[Data drawn from a collection]
□ □ □
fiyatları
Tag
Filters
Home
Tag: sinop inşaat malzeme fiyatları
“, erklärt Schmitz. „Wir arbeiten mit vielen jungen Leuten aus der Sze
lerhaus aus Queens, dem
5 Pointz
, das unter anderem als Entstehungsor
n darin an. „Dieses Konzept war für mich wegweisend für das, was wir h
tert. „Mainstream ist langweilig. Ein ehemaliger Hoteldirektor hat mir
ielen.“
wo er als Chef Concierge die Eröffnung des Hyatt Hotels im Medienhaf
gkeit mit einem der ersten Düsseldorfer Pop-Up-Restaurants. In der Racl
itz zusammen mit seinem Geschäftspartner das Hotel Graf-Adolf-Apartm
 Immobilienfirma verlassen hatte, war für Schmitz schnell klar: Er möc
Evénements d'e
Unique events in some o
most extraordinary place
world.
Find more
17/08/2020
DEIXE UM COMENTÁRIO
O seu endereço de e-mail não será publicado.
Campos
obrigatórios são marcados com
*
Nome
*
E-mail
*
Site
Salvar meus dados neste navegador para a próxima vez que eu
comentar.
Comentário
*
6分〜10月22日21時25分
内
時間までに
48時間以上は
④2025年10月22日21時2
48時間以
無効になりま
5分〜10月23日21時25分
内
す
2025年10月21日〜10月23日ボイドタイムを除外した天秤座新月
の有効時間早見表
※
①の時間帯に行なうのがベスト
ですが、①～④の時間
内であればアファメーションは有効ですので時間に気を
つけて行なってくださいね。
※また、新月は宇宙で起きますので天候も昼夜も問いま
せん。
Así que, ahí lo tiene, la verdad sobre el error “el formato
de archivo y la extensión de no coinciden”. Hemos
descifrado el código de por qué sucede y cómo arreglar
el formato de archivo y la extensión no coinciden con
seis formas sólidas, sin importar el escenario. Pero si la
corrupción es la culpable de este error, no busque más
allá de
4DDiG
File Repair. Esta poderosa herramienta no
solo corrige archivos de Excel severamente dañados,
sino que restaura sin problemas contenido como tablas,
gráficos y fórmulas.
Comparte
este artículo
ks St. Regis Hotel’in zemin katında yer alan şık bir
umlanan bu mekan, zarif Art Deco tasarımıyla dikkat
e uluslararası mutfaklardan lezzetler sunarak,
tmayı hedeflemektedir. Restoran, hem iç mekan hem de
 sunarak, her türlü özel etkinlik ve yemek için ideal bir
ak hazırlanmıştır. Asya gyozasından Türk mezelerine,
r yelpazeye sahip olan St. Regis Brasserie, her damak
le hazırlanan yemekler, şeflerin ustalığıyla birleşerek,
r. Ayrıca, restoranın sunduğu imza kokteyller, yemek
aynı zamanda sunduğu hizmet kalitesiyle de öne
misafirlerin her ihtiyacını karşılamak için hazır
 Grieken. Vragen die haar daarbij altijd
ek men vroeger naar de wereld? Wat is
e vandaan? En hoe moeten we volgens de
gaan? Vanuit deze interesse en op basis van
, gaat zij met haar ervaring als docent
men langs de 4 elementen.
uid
□ □ □
Reproduce every line of the entries above without changing any character, spacing, or line break.

fiyatları
Tag
Filters
Home
Tag: sinop inşaat malzeme fiyatları
“, erklärt Schmitz. „Wir arbeiten mit vielen jungen Leuten aus der Sze
lerhaus aus Queens, dem
5 Pointz
, das unter anderem als Entstehungsor
n darin an. „Dieses Konzept war für mich wegweisend für das, was wir h
tert. „Mainstream ist langweilig. Ein ehemaliger Hoteldirektor hat mir
ielen.“
wo er als Chef Concierge die Eröffnung des Hyatt Hotels im Medienhaf
gkeit mit einem der ersten Düsseldorfer Pop-Up-Restaurants. In der Racl
itz zusammen mit seinem Geschäftspartner das Hotel Graf-Adolf-Apartm
 Immobilienfirma verlassen hatte, war für Schmitz schnell klar: Er möc
Evénements d'e
Unique events in some o
most extraordinary place
world.
Find more
17/08/2020
DEIXE UM COMENTÁRIO
O seu endereço de e-mail não será publicado.
Campos
obrigatórios são marcados com
*
Nome
*
E-mail
*
Site
Salvar meus dados neste navegador para a próxima vez que eu
comentar.
Comentário
*
6分〜10月22日21時25分
内
時間までに
48時間以上は
④2025年10月22日21時2
48時間以
無効になりま
5分〜10月23日21時25分
内
す
2025年10月21日〜10月23日ボイドタイムを除外した天秤座新月
の有効時間早見表
※
①の時間帯に行なうのがベスト
ですが、①～④の時間
内であればアファメーションは有効ですので時間に気を
つけて行なってくださいね。
※また、新月は宇宙で起きますので天候も昼夜も問いま
せん。
Así que, ahí lo tiene, la verdad sobre el error “el formato
de archivo y la extensión de no coinciden”. Hemos
descifrado el código de por qué sucede y cómo arreglar
el formato de archivo y la extensión no coinciden con
seis formas sólidas, sin importar el escenario. Pero si la
corrupción es la culpable de este error, no busque más
allá de
4DDiG
File Repair. Esta poderosa herramienta no
solo corrige archivos de Excel severamente dañados,
sino que restaura sin problemas contenido como tablas,
gráficos y fórmulas.
Comparte
este artículo
ks St. Regis Hotel’in zemin katında yer alan şık bir
umlanan bu mekan, zarif Art Deco tasarımıyla dikkat
e uluslararası mutfaklardan lezzetler sunarak,
tmayı hedeflemektedir. Restoran, hem iç mekan hem de
 sunarak, her türlü özel etkinlik ve yemek için ideal bir
ak hazırlanmıştır. Asya gyozasından Türk mezelerine,
r yelpazeye sahip olan St. Regis Brasserie, her damak
le hazırlanan yemekler, şeflerin ustalığıyla birleşerek,
r. Ayrıca, restoranın sunduğu imza kokteyller, yemek
aynı zamanda sunduğu hizmet kalitesiyle de öne
misafirlerin her ihtiyacını karşılamak için hazır
 Grieken. Vragen die haar daarbij altijd
ek men vroeger naar de wereld? Wat is
e vandaan? En hoe moeten we volgens de
gaan? Vanuit deze interesse en op basis van
, gaat zij met haar ervaring als docent
men langs de 4 elementen.
uid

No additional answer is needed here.